• AVAILABLE RECORDS

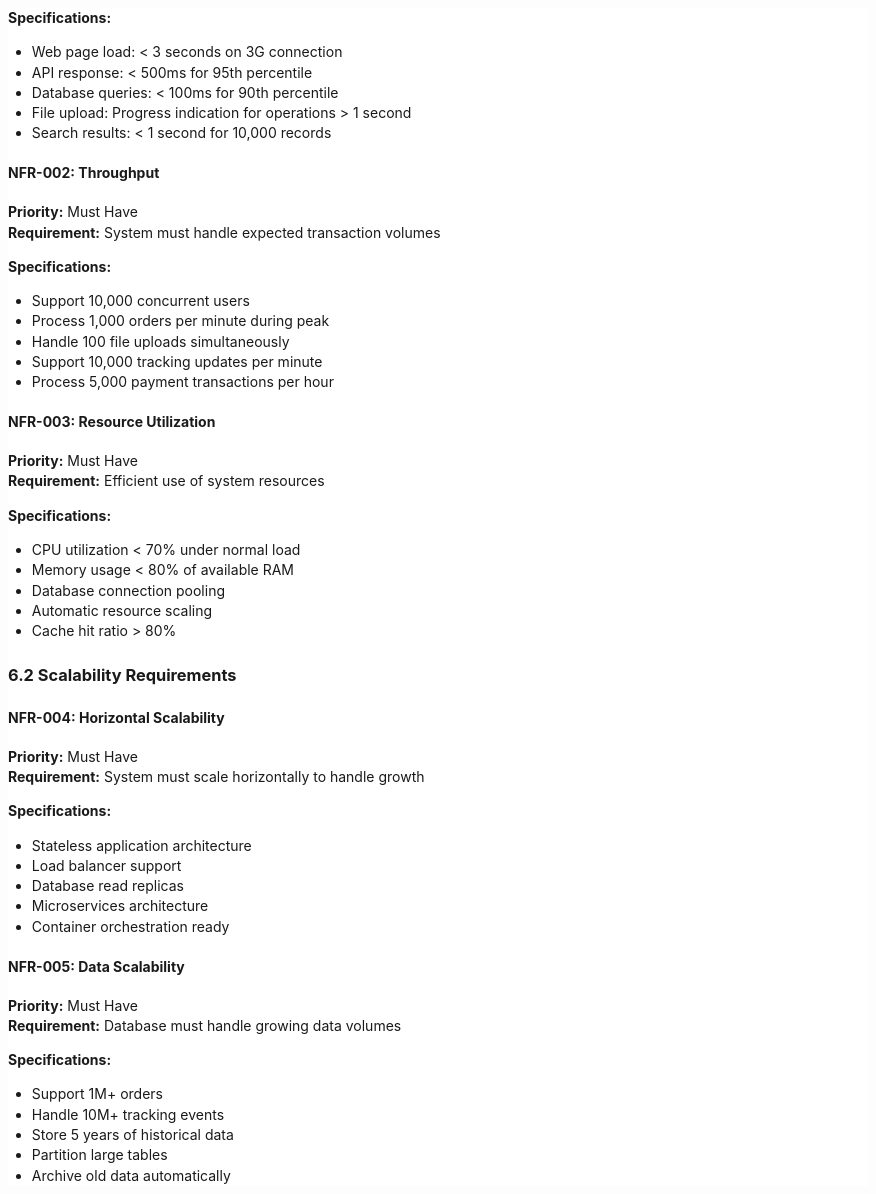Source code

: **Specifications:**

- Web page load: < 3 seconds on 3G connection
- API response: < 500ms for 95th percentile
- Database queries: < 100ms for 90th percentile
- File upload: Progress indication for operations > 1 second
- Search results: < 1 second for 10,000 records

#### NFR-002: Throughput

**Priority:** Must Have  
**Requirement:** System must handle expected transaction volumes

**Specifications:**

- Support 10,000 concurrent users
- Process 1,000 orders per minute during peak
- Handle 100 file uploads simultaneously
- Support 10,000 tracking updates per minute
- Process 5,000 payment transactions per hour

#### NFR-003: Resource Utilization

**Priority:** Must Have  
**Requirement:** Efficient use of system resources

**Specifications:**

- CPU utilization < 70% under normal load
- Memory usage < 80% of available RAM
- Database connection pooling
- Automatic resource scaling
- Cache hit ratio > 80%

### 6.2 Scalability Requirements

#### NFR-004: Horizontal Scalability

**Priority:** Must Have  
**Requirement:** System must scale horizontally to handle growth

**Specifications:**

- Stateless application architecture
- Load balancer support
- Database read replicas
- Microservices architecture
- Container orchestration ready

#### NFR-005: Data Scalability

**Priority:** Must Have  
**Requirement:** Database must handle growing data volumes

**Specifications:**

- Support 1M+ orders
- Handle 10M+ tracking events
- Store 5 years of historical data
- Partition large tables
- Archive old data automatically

• WORK TO BE COMPLETED
Each line from the one containing "- Container orchestration ready" through the final line of the records must be repeated exactly, with no line added or dropped.

• ANSWER SECTION
- Container orchestration ready

#### NFR-005: Data Scalability

**Priority:** Must Have  
**Requirement:** Database must handle growing data volumes

**Specifications:**

- Support 1M+ orders
- Handle 10M+ tracking events
- Store 5 years of historical data
- Partition large tables
- Archive old data automatically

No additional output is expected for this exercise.